TASK DIRECTIONS: Retype the data below, every word of it, exactly.

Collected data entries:
§ §
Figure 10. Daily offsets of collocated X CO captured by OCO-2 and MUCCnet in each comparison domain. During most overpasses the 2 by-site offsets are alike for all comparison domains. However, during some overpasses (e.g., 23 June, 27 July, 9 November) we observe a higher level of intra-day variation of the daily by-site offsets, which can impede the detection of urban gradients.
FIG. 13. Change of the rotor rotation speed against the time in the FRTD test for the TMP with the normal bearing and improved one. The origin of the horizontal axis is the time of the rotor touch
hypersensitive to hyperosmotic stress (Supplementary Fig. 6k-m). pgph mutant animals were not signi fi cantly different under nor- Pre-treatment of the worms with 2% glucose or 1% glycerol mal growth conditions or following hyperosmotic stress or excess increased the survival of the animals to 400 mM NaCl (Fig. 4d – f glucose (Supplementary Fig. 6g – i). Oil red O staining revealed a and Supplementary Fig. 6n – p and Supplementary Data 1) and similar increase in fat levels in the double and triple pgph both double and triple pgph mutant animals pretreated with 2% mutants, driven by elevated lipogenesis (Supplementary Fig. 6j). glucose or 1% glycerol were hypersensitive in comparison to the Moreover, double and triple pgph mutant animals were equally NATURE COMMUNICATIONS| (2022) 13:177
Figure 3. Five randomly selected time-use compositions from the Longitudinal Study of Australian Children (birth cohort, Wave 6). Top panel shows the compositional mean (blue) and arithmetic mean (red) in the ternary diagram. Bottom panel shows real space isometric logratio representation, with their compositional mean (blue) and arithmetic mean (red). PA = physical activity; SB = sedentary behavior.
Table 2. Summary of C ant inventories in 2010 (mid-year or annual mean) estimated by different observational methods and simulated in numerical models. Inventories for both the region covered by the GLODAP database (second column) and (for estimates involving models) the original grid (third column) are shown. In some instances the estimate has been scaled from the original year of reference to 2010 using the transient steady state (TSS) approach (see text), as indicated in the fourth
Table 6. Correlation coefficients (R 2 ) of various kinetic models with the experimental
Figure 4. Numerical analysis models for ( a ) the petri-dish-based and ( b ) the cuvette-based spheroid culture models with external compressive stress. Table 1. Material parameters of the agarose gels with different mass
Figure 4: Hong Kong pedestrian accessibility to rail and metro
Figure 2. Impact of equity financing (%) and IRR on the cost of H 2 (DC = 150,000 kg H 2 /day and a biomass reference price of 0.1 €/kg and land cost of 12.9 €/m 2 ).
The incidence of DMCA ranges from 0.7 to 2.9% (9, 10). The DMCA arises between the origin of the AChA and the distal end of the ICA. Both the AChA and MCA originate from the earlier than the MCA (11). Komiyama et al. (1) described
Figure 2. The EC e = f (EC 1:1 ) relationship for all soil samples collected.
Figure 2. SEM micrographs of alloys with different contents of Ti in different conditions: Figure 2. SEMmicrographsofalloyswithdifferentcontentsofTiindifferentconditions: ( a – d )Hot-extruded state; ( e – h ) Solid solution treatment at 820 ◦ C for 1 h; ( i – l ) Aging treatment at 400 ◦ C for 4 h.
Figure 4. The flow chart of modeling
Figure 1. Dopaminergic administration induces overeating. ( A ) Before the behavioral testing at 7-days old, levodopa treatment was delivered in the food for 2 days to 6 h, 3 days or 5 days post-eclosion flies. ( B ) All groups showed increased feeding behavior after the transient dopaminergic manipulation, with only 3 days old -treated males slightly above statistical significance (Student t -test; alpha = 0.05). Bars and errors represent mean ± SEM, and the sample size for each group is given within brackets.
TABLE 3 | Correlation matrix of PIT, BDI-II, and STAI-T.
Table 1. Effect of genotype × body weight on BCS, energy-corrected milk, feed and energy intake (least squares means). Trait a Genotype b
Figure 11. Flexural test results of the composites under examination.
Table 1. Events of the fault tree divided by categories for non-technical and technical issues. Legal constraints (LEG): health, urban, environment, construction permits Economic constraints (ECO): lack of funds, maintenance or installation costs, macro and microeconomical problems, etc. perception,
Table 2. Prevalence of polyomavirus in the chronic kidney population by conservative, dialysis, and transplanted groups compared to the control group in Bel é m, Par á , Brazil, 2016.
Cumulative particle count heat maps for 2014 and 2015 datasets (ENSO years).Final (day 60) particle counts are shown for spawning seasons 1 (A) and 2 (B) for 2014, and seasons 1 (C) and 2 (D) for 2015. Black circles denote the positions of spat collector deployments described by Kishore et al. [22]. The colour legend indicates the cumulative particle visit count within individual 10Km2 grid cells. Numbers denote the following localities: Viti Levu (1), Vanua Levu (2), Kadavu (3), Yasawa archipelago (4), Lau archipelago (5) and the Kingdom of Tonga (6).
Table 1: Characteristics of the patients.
§ §
ANSWER SECTION:
Figure 10. Daily offsets of collocated X CO captured by OCO-2 and MUCCnet in each comparison domain. During most overpasses the 2 by-site offsets are alike for all comparison domains. However, during some overpasses (e.g., 23 June, 27 July, 9 November) we observe a higher level of intra-day variation of the daily by-site offsets, which can impede the detection of urban gradients.
FIG. 13. Change of the rotor rotation speed against the time in the FRTD test for the TMP with the normal bearing and improved one. The origin of the horizontal axis is the time of the rotor touch
hypersensitive to hyperosmotic stress (Supplementary Fig. 6k-m). pgph mutant animals were not signi fi cantly different under nor- Pre-treatment of the worms with 2% glucose or 1% glycerol mal growth conditions or following hyperosmotic stress or excess increased the survival of the animals to 400 mM NaCl (Fig. 4d – f glucose (Supplementary Fig. 6g – i). Oil red O staining revealed a and Supplementary Fig. 6n – p and Supplementary Data 1) and similar increase in fat levels in the double and triple pgph both double and triple pgph mutant animals pretreated with 2% mutants, driven by elevated lipogenesis (Supplementary Fig. 6j). glucose or 1% glycerol were hypersensitive in comparison to the Moreover, double and triple pgph mutant animals were equally NATURE COMMUNICATIONS| (2022) 13:177
Figure 3. Five randomly selected time-use compositions from the Longitudinal Study of Australian Children (birth cohort, Wave 6). Top panel shows the compositional mean (blue) and arithmetic mean (red) in the ternary diagram. Bottom panel shows real space isometric logratio representation, with their compositional mean (blue) and arithmetic mean (red). PA = physical activity; SB = sedentary behavior.
Table 2. Summary of C ant inventories in 2010 (mid-year or annual mean) estimated by different observational methods and simulated in numerical models. Inventories for both the region covered by the GLODAP database (second column) and (for estimates involving models) the original grid (third column) are shown. In some instances the estimate has been scaled from the original year of reference to 2010 using the transient steady state (TSS) approach (see text), as indicated in the fourth
Table 6. Correlation coefficients (R 2 ) of various kinetic models with the experimental
Figure 4. Numerical analysis models for ( a ) the petri-dish-based and ( b ) the cuvette-based spheroid culture models with external compressive stress. Table 1. Material parameters of the agarose gels with different mass
Figure 4: Hong Kong pedestrian accessibility to rail and metro
Figure 2. Impact of equity financing (%) and IRR on the cost of H 2 (DC = 150,000 kg H 2 /day and a biomass reference price of 0.1 €/kg and land cost of 12.9 €/m 2 ).
The incidence of DMCA ranges from 0.7 to 2.9% (9, 10). The DMCA arises between the origin of the AChA and the distal end of the ICA. Both the AChA and MCA originate from the earlier than the MCA (11). Komiyama et al. (1) described
Figure 2. The EC e = f (EC 1:1 ) relationship for all soil samples collected.
Figure 2. SEM micrographs of alloys with different contents of Ti in different conditions: Figure 2. SEMmicrographsofalloyswithdifferentcontentsofTiindifferentconditions: ( a – d )Hot-extruded state; ( e – h ) Solid solution treatment at 820 ◦ C for 1 h; ( i – l ) Aging treatment at 400 ◦ C for 4 h.
Figure 4. The flow chart of modeling
Figure 1. Dopaminergic administration induces overeating. ( A ) Before the behavioral testing at 7-days old, levodopa treatment was delivered in the food for 2 days to 6 h, 3 days or 5 days post-eclosion flies. ( B ) All groups showed increased feeding behavior after the transient dopaminergic manipulation, with only 3 days old -treated males slightly above statistical significance (Student t -test; alpha = 0.05). Bars and errors represent mean ± SEM, and the sample size for each group is given within brackets.
TABLE 3 | Correlation matrix of PIT, BDI-II, and STAI-T.
Table 1. Effect of genotype × body weight on BCS, energy-corrected milk, feed and energy intake (least squares means). Trait a Genotype b
Figure 11. Flexural test results of the composites under examination.
Table 1. Events of the fault tree divided by categories for non-technical and technical issues. Legal constraints (LEG): health, urban, environment, construction permits Economic constraints (ECO): lack of funds, maintenance or installation costs, macro and microeconomical problems, etc. perception,
Table 2. Prevalence of polyomavirus in the chronic kidney population by conservative, dialysis, and transplanted groups compared to the control group in Bel é m, Par á , Brazil, 2016.
Cumulative particle count heat maps for 2014 and 2015 datasets (ENSO years).Final (day 60) particle counts are shown for spawning seasons 1 (A) and 2 (B) for 2014, and seasons 1 (C) and 2 (D) for 2015. Black circles denote the positions of spat collector deployments described by Kishore et al. [22]. The colour legend indicates the cumulative particle visit count within individual 10Km2 grid cells. Numbers denote the following localities: Viti Levu (1), Vanua Levu (2), Kadavu (3), Yasawa archipelago (4), Lau archipelago (5) and the Kingdom of Tonga (6).
Table 1: Characteristics of the patients.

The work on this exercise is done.